Electrochemistry forges C–C bonds in 2 new cross-electrophile couplings

Chemists are amped up about two new reactions that use electricity to form different types of carbon-carbon bonds. One transformation builds sp³-sp³ C–C bonds, and the other creates sp²-sp³ C–C bonds. Adding these transformations to the synthetic chemist’s toolbox should spark interest in electrochemistry, an increasingly popular molecule-building tool, experts say.

Electrochemical transformations use electricity rather than chemical reagents to perform reactions. Both of the new reactions are cross-electrophile couplings, which wed two different electrophiles. Although there are ways to do cross-electrophile couplings using chemical reagents, these alternatives are often plagued by homocouplings, in which one electrophile forms a bond with another electrophile of the same kind instead of with a different type of electrophile.

Shannon Stahl, an expert in organic synthesis at the University of Wisconsin–Madison who was not involved in the research, says in an email that “both of these studies show that organic electrochemistry is evolving to a point that it’s positioned to challenge conventional catalytic methods for bond construction.”

In one reaction, chemists led by Cornell University’s Song Lin and the California Institute of Technology’s Kimberly A. See discovered that they could use electrochemistry to form bonds between alkyl halides in an electrochemical version of the classic S_N2 reaction (Nature 2022, DOI: 10.1038/s41586-022-04540-4).

“Our idea was really to think about how electrochemistry can provide new reactivities,” Lin says. Chemists can dial in electrochemical potentials that allow them to differentiate between two different alkyl halide electrophiles, he explains. Injecting electrons turns the more substituted electrophile into a nucleophile, which attacks the less substituted electrophile to make a new bond. The team used this reaction to combine myriad electrophiles to create compounds, including an analog of the nonsteroidal anti-inflammatory drug zaltoprofen (shown, new bond in red).

The other cross-electrophile coupling reaction, from a team led by Phil S. Baran of Scripps Research in California, Héctor D. Abruña of Cornell University, and Scott L. Anderson of the University of Utah, builds terpenes and polyenes (example shown, new bonds in red) in a modular manner by coupling vinyl halides with redox-active esters (Science 2022, DOI: 10.1126/science.abn1395).

The key to getting this nickel-catalyzed reaction to work, Baran says, was to add silver nitrate.

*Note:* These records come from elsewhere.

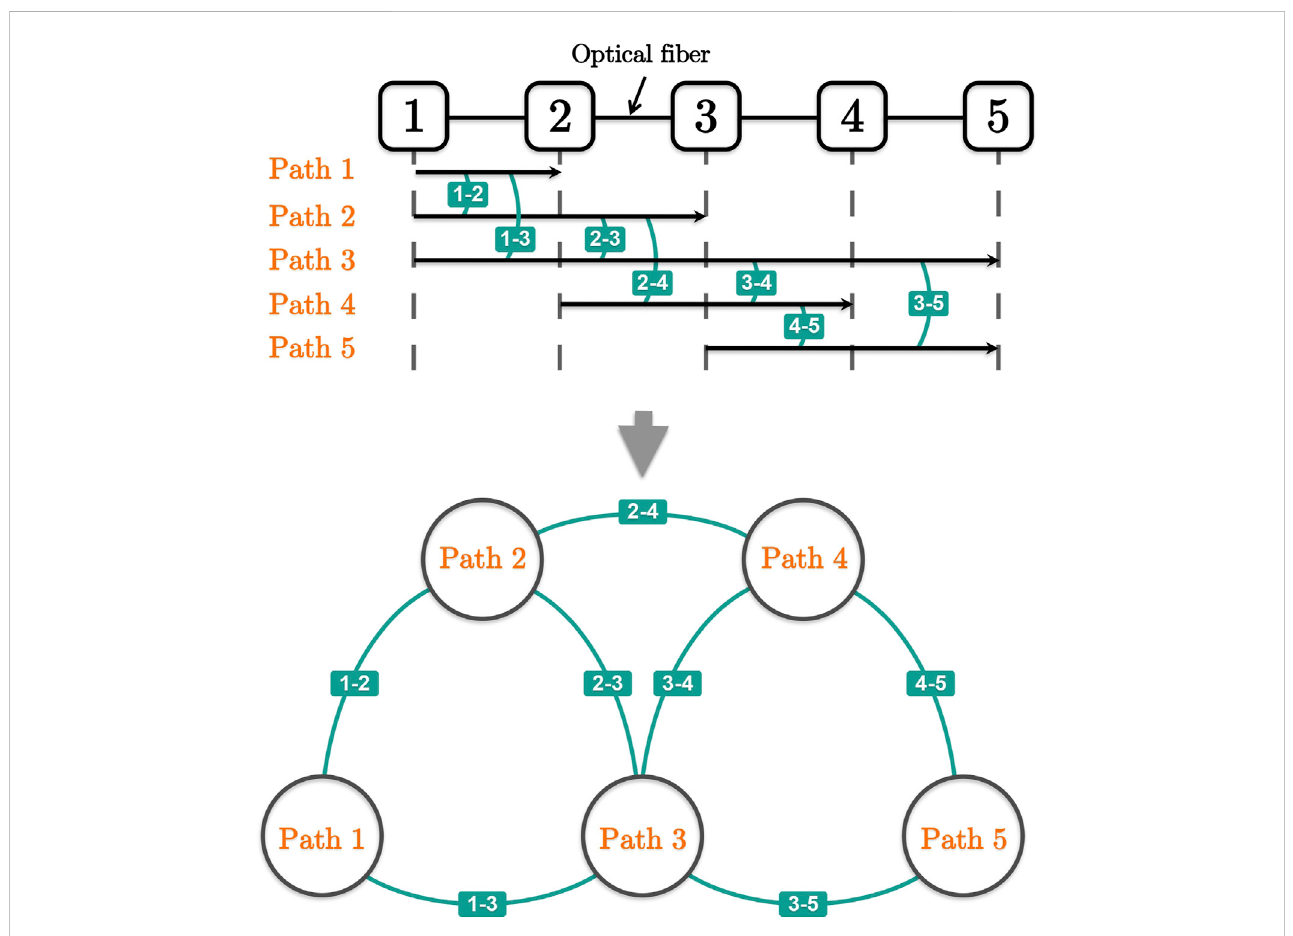
FIGURE 1 Illustration of the approach. A linear network with generated requests and paths consisting of fi ve nodes, four edges, and fi ve traf fi c paths is considered: Solid lines represent original edges, and the arrows represent traf fi c paths. One can reduce the WA problem to a graph coloring problem with a simple graph transformation(bottomofthe fi gure):eachtraf fi cpathisnowconsideredavertex;iftwotraf fi cpathsshare(atleast)one fi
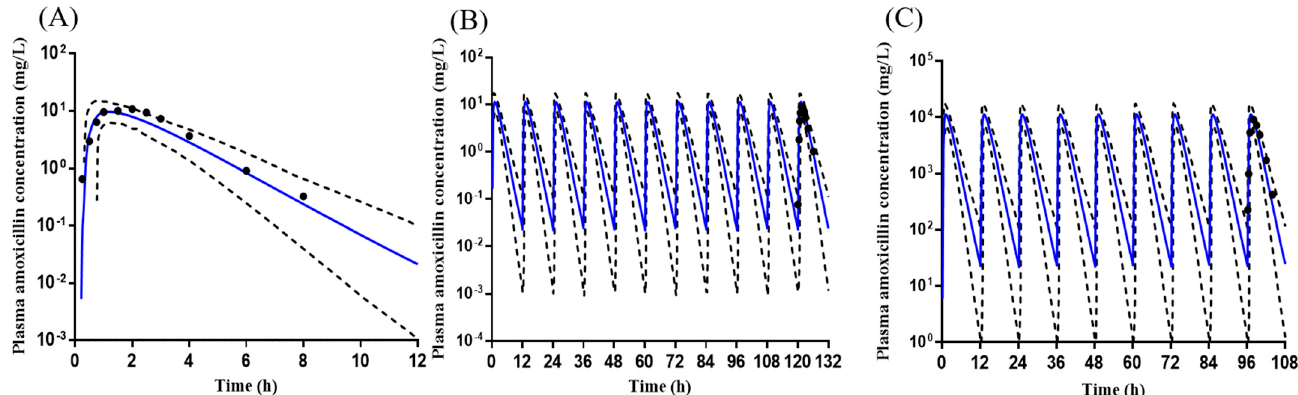
Figure 3. The mean observed (black dot) and predicted (solid blue line, n = 100) plasma concentration–time profiles of amoxicillin. ( A ) Administration of a single 875 mg amoxicillin tablet, observed n = 10 [21]; ( B ) administration of 1000 mg amoxicillin twice daily for 6 days, observed n = 15 [22]; ( C ) administration of 1000 mg amoxicillin twice daily for 5 days, observed n = 20 [11]. The solid gray lines represent the 5th and 95th percentiles. The observed data were adapted from references [11,21,22].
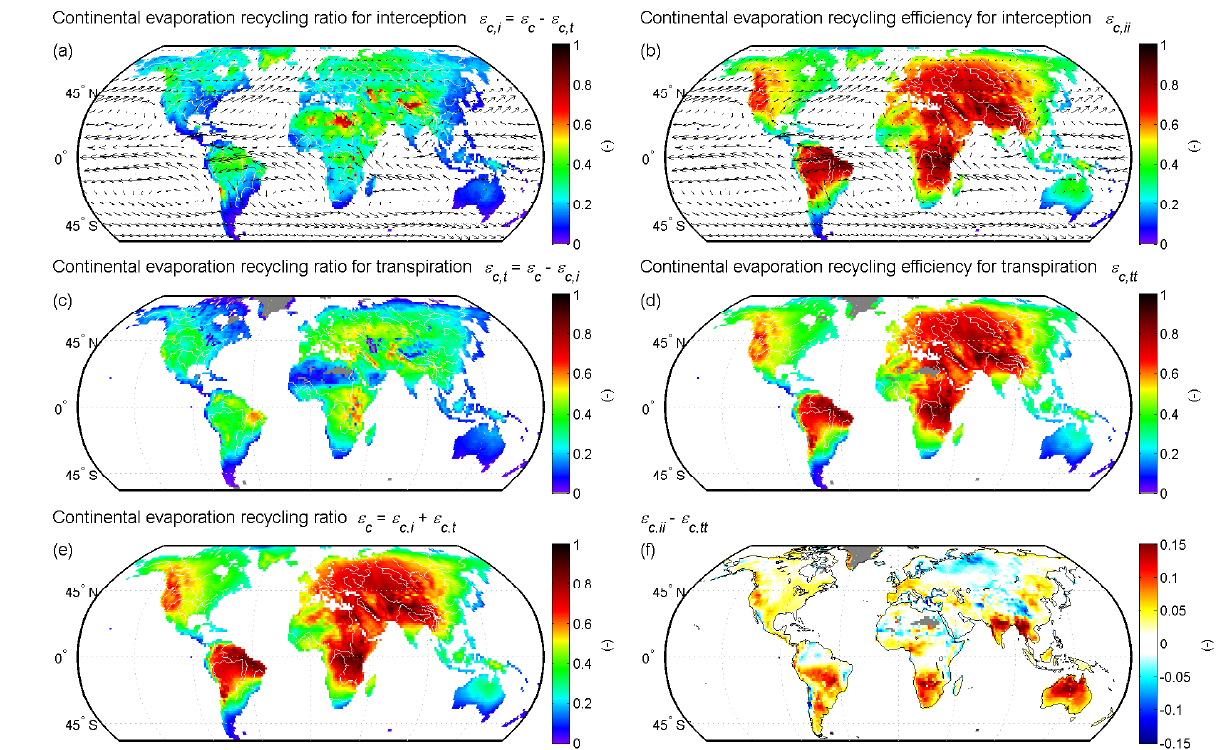
Figure 3. Continental evaporation recycling (1999–2008). (a) Continental evaporation recycling ratio for interception ε c,i , (b) continental evaporation recycling efficiency for interception ε c,ii , (c) continental evaporation recycling ratio for transpiration ε c,t , (d) continental evapo- ration recycling efficiency for transpiration ε c,tt , (e) continental evaporation recycling ratio ε c , and (f) ε c,ii − ε c,tt . Grey values on land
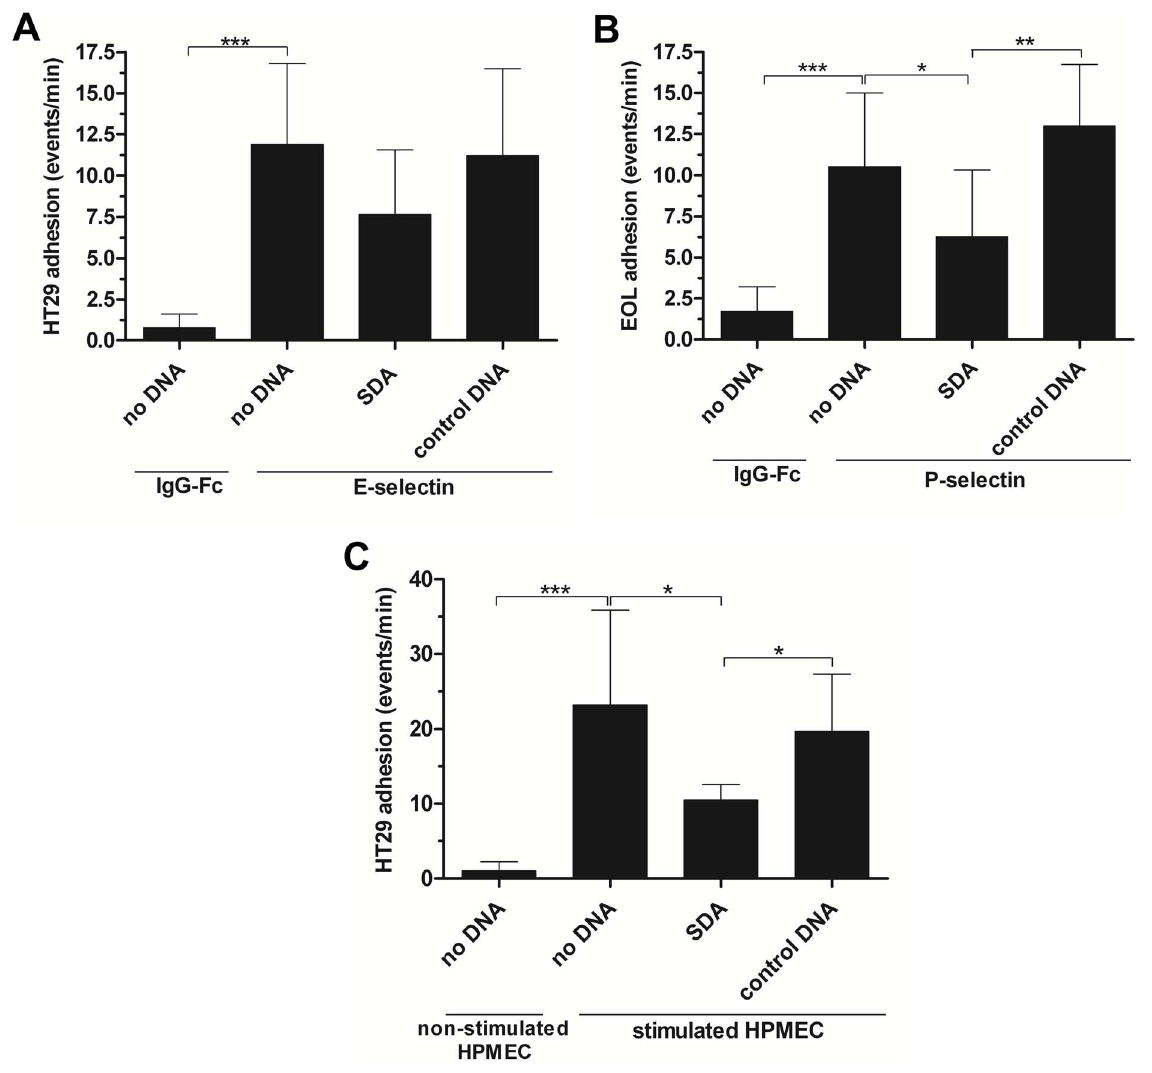
Figure 5. SDA inhibited dynamic cell adhesion. Immobilized rh E- (A) or rh P- (B) selectin (0.2 m M each) as well as stimulated HPMECs (C) were incubated with 5 m M of SDA or control DNA. Selectin ligand-presenting tumor cells were perfused over immobilized proteins or E-selectin presenting HPMECs (flow rate 8 mL/h) and retaining cells were counted. SDA reduced the adhesion to corresponding cells (n=6 of overall 2 different experiments, P -values applied to the selectins). IgG-Fc control showed no adhesion effect. All P values were calculated with untreated selectins as standard (* P , 0.05, ** P , 0.01, *** P , 0.001).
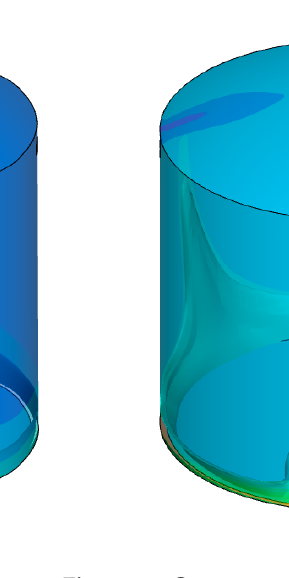
( h ) Figure 16. Distribution of n-hexane vapors (mass fraction) in the IFRT at different floating-deck heights. ( a ) Wind speed = 4.36 m·s–1, floating-deck height = 2.82 m. ( b ) Wind speed = 6.36 m·s –1 , floating-deck height = 2.82 m. ( c ) Wind speed = 6.36 m·s –1 , floating-deck height = 5.63 m. ( d ) Wind speed = 4.36 m·s –1 , floating-deck height = 5.63 m. ( e ) Wind speed = 6.36 m·s –1 , floating-deck height = 8.45 m. ( f ) Wind speed = 4.36 m·s –1 , floating-deck height = 8.45 m. ( g ) Wind speed = 6.36 m·s –1 , floating- deck height = 9.98 m. ( h ) Wind speed = 4.36 m·s –1 , floating-deck height = 9.98 m. The n-hexane-vapor emission from the IFRT was also investigated; the floating-deck height was at 9.98 m, wind speed 4.36 m·s − 1 , and the concentration distribution as depicted in Figure 17. It can be seen that the n-hexane vapors discharged from the vents on the front and rear sides of the tank were diffused along the wind direction and that the vapors discharged from the leeward-side vent spread around the vent. Irrespective of the front and rear sides or the leeward side of the tank (the vent on the windward side is the airflow inlet), the mass fraction of n-hexane vapors near the vents reached 0.002, and such high concentration of vapors discharged into the atmosphere do not meet environmental safety requirements and will cause air pollution. Therefore, if equipping the vents with an oil-vapor-recovery unit is necessary, priority should be given to the above-mentioned three vents. Figure 17. Distribution of n-hexane-vapor concentration (mass fraction) near the vents. 4. Conclusions The evaporative loss rates of n-hexane in the IFRT model and the wind speeds of gas space above the floating deck inside the tank were measured using wind-tunnel experiments and also simulated using ANSYS Fluent software. The conclusions drawn from the research results can be summarized as follows: Figure 16. Distribution of n-hexane vapors (mass fraction) in the IFRT at di ff erent floating-deck heights. ( a ) Wind speed = 4.36 m · s − 1 , floating-deck height = 2.82 m. ( b ) Wind speed = 6.36 m · s − 1 , floating-deck height = 2.82 m. ( c ) Wind speed = 6.36 m · s − 1 , floating-deck height = 5.63 m. ( d ) Wind speed = 4.36 m · s − 1 , floating-deck height = 5.63 m. ( e ) Wind speed = 6.36 m · s − 1 , floating-deck height = 8.45 m. ( f ) Wind speed = 4.36 m · s − 1 , floating-deck height = 8.45 m. ( g ) Wind speed = 6.36 m · s − 1 , floating-deck height = 9.98 m. ( h ) Wind speed = 4.36 m · s − 1 , floating-deck height = 9.98 m.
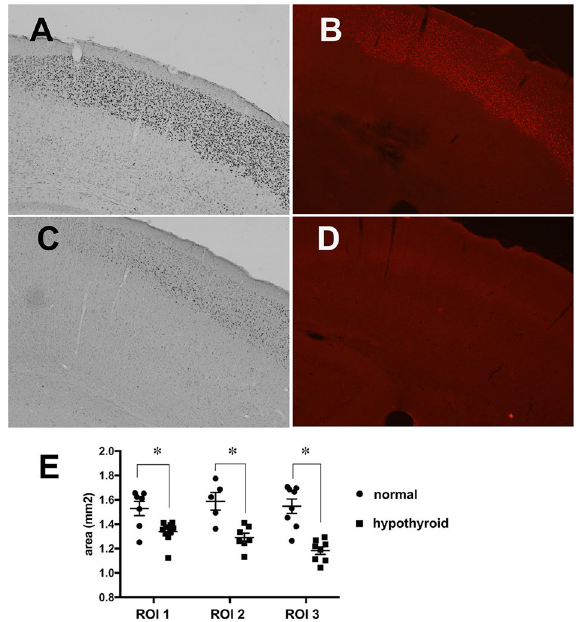
Figure 6. Expression of CUX1 in layers II–IV of the cerebral cortex in mice. ( A – D ) Photomicrographs show immunostaining of CUX1 in the cerebral cortex of normal ( A , B ) and hypothyroid mice ( C , D ), respectively. ( A ) and ( C ) at PD 14; ( B ) and ( D ) at 3-months of age. Scale bar = 500 µm. ( E ) Graph shows the areas of cortical layers II–IV in normal (circle) and hypothyroid mice (square) at 3-months of age. ROI 1: − 0.70 mm to − 1.34 mm, ROI 2: − 1.34 mm to 1.82 mm, ROI 3: − 1.82 mm to − 2.30 mm from the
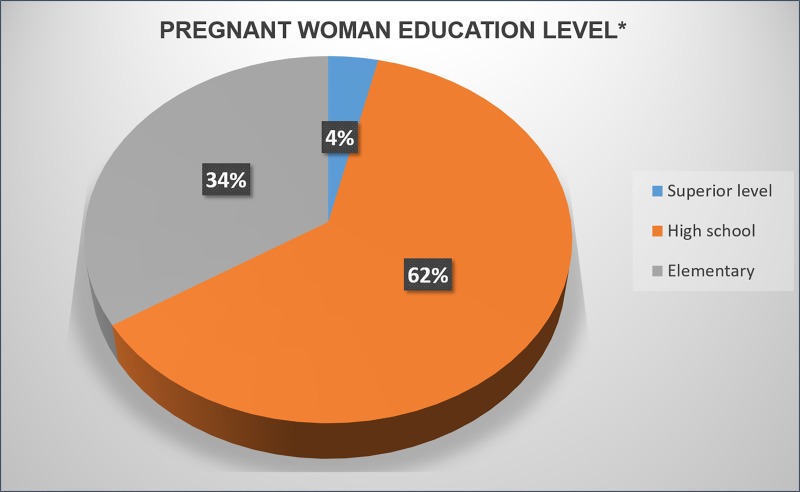
Distribution of level of education of pregnant women in the study.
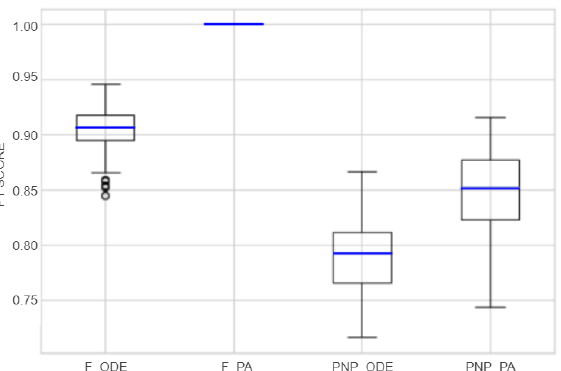
Figure 11. Boxplot with best classifiers for Furnace (F) and Pick And Place (PNP), over ODE and PA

It’s not an intuitive addition: the reaction is a reduction, and silver nitrate is an oxidant. But ultimately the silver nitrate deposits silver nanoparticles onto the electrodes. The deposited matetial fine-tunes the electrodes’ reactivity. “The silver nanoparticle effect is a general one,” Baran says, “and one that I would bet will find extensive use in modern pharmaceutical chemistry.”

Daniel J. Weix, an expert on cross-couplings at the University of Wisconsin–Madison, says in an email that “these two breakthroughs show how combining electrochemistry with cross-electrophile coupling can enable synthetic disconnections and allow for a degree of control not possible with simple chemical reductants.” He says the work builds on other examples to make “a convincing case that electrochemistry tools should be standard equipment in any synthetic laboratory.”